Lange Jahre waren aspektorientierte Programmiersprachen vorwiegend ein Gegenstand der Forschung; in der industriellen Entwicklung traf man sie kaum an. Aufgrund der nunmehr ausgereiften Sprachstandards und deren Implementierungen sowie dank guter Unterstützung durch moderne Entwicklungswerkzeuge finden diese Sprachen jedoch vermehrt Eingang in die Praxis. Dies zeigt sich nicht nur an der Präsenz entsprechender Beiträge in Fachzeitschriften und auf Konferenzen, sondern auch an der Verfügbarkeit von Softwarebibliotheken, die auf diesen Sprachen aufbauen.
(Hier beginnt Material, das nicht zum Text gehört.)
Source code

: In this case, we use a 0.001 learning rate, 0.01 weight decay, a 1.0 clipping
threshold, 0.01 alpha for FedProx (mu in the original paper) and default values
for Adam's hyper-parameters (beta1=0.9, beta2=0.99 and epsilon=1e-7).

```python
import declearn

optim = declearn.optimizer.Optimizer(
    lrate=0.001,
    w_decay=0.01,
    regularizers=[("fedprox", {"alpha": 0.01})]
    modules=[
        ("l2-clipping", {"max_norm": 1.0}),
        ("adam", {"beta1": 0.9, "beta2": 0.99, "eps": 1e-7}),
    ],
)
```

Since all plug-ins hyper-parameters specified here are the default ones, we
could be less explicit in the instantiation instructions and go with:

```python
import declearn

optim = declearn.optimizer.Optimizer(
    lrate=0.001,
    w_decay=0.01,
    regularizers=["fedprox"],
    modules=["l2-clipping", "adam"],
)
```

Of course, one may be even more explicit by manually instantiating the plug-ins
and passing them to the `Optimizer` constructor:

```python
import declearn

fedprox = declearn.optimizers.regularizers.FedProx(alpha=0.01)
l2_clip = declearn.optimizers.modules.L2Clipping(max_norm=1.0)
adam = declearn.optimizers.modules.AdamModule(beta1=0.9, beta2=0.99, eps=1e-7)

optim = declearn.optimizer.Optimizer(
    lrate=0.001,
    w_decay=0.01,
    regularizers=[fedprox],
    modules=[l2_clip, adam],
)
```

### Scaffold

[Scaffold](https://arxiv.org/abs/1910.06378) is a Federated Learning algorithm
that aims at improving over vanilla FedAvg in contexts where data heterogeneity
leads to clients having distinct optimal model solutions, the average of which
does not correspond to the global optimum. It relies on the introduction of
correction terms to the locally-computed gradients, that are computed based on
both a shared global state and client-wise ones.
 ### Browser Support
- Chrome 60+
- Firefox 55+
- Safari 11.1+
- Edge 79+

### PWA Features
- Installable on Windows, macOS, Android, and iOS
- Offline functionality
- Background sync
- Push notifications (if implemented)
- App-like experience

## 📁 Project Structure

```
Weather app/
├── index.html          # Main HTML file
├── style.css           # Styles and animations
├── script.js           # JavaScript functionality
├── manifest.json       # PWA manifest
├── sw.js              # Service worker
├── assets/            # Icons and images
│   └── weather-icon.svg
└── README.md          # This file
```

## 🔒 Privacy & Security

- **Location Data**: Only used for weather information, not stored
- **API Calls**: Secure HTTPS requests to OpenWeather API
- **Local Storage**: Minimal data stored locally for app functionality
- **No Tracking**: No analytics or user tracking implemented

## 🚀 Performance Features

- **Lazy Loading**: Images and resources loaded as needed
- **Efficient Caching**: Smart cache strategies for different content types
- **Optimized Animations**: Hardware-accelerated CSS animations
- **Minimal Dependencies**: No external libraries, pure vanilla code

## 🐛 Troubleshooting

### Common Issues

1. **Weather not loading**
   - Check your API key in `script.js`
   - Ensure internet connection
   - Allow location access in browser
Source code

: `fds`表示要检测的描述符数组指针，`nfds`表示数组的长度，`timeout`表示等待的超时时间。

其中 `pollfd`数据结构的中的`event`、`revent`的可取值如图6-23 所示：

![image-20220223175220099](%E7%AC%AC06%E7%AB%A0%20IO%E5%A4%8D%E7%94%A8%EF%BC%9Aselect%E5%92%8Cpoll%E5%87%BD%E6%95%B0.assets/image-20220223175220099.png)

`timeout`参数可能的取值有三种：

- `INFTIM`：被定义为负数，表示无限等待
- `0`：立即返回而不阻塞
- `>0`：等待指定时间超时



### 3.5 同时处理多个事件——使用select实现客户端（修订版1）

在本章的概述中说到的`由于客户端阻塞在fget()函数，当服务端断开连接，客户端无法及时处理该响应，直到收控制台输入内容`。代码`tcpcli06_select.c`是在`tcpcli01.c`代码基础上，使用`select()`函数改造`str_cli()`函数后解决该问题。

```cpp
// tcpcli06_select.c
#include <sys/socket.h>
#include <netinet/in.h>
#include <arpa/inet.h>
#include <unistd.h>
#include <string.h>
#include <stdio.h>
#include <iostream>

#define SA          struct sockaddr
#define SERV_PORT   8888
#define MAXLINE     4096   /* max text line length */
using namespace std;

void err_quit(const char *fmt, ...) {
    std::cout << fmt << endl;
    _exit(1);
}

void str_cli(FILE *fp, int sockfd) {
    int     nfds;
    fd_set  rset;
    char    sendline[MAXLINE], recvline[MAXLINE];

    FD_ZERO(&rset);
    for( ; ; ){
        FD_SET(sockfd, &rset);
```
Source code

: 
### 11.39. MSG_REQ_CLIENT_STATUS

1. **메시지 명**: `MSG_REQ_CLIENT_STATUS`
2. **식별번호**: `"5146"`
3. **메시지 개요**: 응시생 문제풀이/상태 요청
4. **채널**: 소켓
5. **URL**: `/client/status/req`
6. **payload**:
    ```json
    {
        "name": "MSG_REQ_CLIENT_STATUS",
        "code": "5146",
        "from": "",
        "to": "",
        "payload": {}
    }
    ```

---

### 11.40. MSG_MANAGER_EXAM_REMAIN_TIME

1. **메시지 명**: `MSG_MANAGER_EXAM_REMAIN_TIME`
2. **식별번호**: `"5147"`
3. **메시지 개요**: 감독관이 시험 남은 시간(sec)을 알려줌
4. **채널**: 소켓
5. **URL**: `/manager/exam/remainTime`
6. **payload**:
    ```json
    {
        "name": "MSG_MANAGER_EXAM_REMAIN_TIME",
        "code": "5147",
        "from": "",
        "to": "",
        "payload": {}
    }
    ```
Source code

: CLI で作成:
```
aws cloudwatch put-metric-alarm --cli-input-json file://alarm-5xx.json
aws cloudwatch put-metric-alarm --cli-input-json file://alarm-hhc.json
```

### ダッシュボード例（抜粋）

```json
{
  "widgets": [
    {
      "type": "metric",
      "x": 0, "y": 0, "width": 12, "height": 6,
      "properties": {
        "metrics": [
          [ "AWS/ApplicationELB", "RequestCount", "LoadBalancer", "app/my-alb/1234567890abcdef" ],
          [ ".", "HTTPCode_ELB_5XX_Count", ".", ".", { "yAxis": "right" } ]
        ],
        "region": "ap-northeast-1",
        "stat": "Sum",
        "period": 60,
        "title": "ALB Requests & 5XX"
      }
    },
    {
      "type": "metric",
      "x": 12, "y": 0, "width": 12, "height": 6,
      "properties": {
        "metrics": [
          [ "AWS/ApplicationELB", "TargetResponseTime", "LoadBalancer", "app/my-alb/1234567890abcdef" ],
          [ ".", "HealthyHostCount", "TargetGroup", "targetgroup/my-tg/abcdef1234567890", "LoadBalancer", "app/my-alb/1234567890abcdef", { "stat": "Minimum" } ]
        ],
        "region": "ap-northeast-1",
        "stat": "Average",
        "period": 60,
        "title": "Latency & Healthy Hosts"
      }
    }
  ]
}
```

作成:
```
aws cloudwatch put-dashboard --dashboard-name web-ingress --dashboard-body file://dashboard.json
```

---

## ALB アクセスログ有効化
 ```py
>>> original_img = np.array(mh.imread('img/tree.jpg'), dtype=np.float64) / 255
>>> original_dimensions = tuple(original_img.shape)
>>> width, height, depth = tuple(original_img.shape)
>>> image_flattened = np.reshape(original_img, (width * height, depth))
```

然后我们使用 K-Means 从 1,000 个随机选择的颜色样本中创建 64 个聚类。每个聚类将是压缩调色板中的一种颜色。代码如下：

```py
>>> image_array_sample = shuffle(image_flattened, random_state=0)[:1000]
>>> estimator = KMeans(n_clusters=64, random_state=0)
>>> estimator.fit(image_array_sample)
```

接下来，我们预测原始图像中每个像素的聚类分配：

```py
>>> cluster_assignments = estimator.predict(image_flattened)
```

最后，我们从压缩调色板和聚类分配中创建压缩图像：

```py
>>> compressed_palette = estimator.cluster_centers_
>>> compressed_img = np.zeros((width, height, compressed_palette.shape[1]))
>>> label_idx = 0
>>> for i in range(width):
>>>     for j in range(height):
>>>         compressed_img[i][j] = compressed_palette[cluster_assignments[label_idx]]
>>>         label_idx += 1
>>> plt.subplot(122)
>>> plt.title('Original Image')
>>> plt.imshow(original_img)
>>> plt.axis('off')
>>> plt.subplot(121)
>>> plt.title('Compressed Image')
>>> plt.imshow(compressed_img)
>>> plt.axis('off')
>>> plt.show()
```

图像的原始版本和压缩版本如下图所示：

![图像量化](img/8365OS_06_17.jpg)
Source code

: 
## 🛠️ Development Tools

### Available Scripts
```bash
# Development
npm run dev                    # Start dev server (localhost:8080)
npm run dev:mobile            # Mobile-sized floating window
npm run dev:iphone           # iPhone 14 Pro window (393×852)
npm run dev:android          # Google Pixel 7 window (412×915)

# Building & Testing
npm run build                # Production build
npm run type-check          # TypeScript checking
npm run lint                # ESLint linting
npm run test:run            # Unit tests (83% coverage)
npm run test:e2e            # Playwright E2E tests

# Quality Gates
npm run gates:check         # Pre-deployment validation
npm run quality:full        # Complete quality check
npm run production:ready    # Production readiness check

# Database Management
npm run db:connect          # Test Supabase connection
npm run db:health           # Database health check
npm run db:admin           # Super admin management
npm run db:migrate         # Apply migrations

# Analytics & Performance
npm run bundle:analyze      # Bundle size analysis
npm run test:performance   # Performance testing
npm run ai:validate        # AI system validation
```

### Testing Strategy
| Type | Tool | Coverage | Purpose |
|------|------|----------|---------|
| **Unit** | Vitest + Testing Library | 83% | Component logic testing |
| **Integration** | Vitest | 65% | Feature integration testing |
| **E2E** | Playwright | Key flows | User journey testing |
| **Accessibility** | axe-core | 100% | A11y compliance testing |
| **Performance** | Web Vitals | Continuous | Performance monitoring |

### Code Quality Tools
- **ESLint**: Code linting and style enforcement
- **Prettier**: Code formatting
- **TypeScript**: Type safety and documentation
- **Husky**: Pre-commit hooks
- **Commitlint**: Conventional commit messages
Vorsicht: Paradigmenwechsel!

Der Umstieg auf eine aspektorientierte Erweiterung einer konventionellen Programmiersprache (beispielsweise von Java auf AspectJ) darf auf keinen Fall unterschätzt werden. Die Schwierigkeiten durch den Paradigmenwechsel sind ähnlich gross wie die beim Umstieg von einer prozeduralen Programmiersprache auf eine objektorientierte. Aspektorientierte Sprachen erlauben jedoch eine schrittweise Adaption. So können in einer ersten Phase Aspekte nur zur Entwicklungszeit als Diagnose- und Entwicklungswerkzeuge zum Einsatz kommen. Der produktive Code bleibt in diesem Szenarium von den Aspekten unberührt, und es müssen auch nicht gleich alle Entwickler die aspektorientierten Erweiterungen kennen und nutzen. Sobald jedoch Aspekte Bestandteile des produktiven Applikationscode sind, sollten alle Programmierer zumindest Grundkenntnisse über die aspektorientierten Erweiterungen der eingesetzten Programmiersprache besitzen. Dies gilt auch, wenn man versucht, die Programmierung der Aspekte exklusiv durch einige wenige Entwickler durchführen und den Rest des Teams konventionell arbeiten zu lassen. Das Fazit: Die aspektorientierte Programmierung erfordert für Entwickler einiges an Umdenken, kann als Erweiterung der objektorientierten Programmierung aber einen wichtigen Beitrag bei der Erstellung anspruchsvoller Softwaresysteme liefern.